As long as commitizen-tools/commitizen#463 remains open, the version names of this repository won't work with the commitizen lib and the changelog won't be updated. As a maintainer you need to clone the project and follow the instruction from commitizen-tools/commitizen#463 (comment).
Then push the current main
branch to the release
branch. You can now create a new tag with your new version number. use the same convention as the one found in .cz.yaml
: v_$minor.$major.$patch$prerelease
.
Warning
The target branch of the new release is release
not main
.
The CI should take everything in control from here and execute the Upload Python Package
GitHub Action that is publishing the new version on PyPi.
Once it's done you need to trigger the rebuild of SEPAL. modify the following file with the latest version number and the rebuild will start automatically.
Sometimes is useful to create environmental variables to store some data that your workflows will receive (i.e. component testing). For example, to perform the local tests of the planetapi
sepal module, the PLANET_API_KEY
and PLANET_API_CREDENTIALS
env vars are required, even though they are also skippable.
To store a variable in your local session, just type export=
followed by the var value.
$ export PLANET_API_KEY="neverending_resourcesapi"
Tip
In SEPAL this variable will expire every time you start a new session, to create it every session and make it live longer, go to your home
folder and save the previous line in the .bash_profile
file.
$ vim .bash_profile
The current environmental keys and its structure is the following:
PLANET_API_CREDENTIALS='{"username": "[email protected]", "password": "secure"}'
PLANET_API_KEY="string_planet_api_key"
To test/use the Google EarthEngine components, you need to run the ìnit__ee` script.
In a local development environment you can fully rely on your own GEE account. simply make sure to run at least once the authentication process from a terminal:
$ earthengine authenticate
In a distant environment (such as GitHub Actions) it is compulsory to use a environment variable to link your earthengine account. First, find the Earth Engine credentials file on your computer.

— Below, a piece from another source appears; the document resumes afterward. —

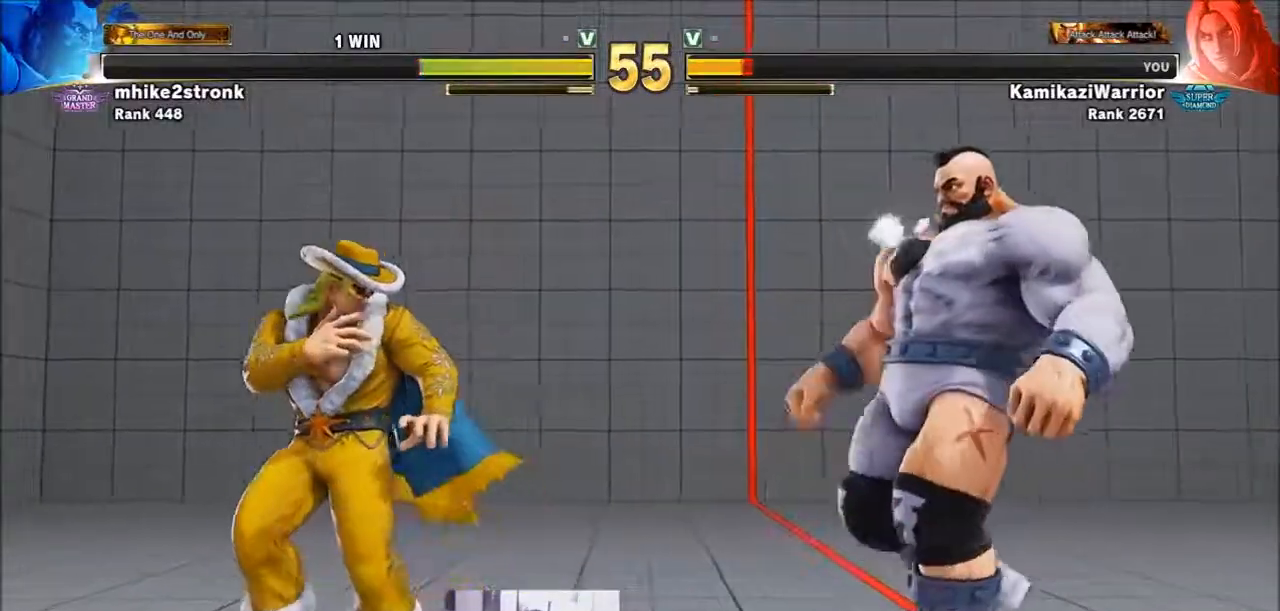
{"buttons": ["TRIANGLE", "R1"], "left_stick": "center", "events": [[200, "left_stick", "down-right"], [283, "R1", "down"], [283, "TRIANGLE", "down"], [283, "left_stick", "right"], [350, "R1", "up"], [350, "TRIANGLE", "up"], [400, "left_stick", "center"], [433, "R1", "down"], [433, "TRIANGLE", "down"]]}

Windows: C:\Users\USERNAME\.config\earthengine\credentials Linux: /home/USERNAME/.config/earthengine/credentials MacOS: /Users/USERNAME/.config/earthengine/credentials
Open the credentials file and copy its content. On the GitHub Actions page, create a new secret with the name EARTHENGINE_TOKEN
, and the value of the copied content.
We are using api-doc
to build the documentation of the lib so if you want to see the API related documentation in your local build you need to run the following lines from the sepal_ui
folder:
sphinx-apidoc --force --module-first --templatedir=docs/source/_templates/apidoc -o docs/source/modules
You can then build the documentation, it will automatically call autodoc
and autosummary
during the process.
Test your locally your workflows using Act.
To pass your secrets to the workflows, create a secrets.env file and store the secrets of your custom workflow, for example:
EARTHENGINE_TOKEN=""
PLANET_API_CREDENTIALS=""
PLANET_API_KEY=""
FIRMS_API_KEY=""
EARTHENGINE_SERVICE_ACCOUNT=""
Then run the following command:
$ gh act --secret-file $ENV_FILE --workflows .github/workflows/unit.yml
You can change the workflow file to test the one you want, if you are only interested in testing some specific jobs, you can use the --job flag.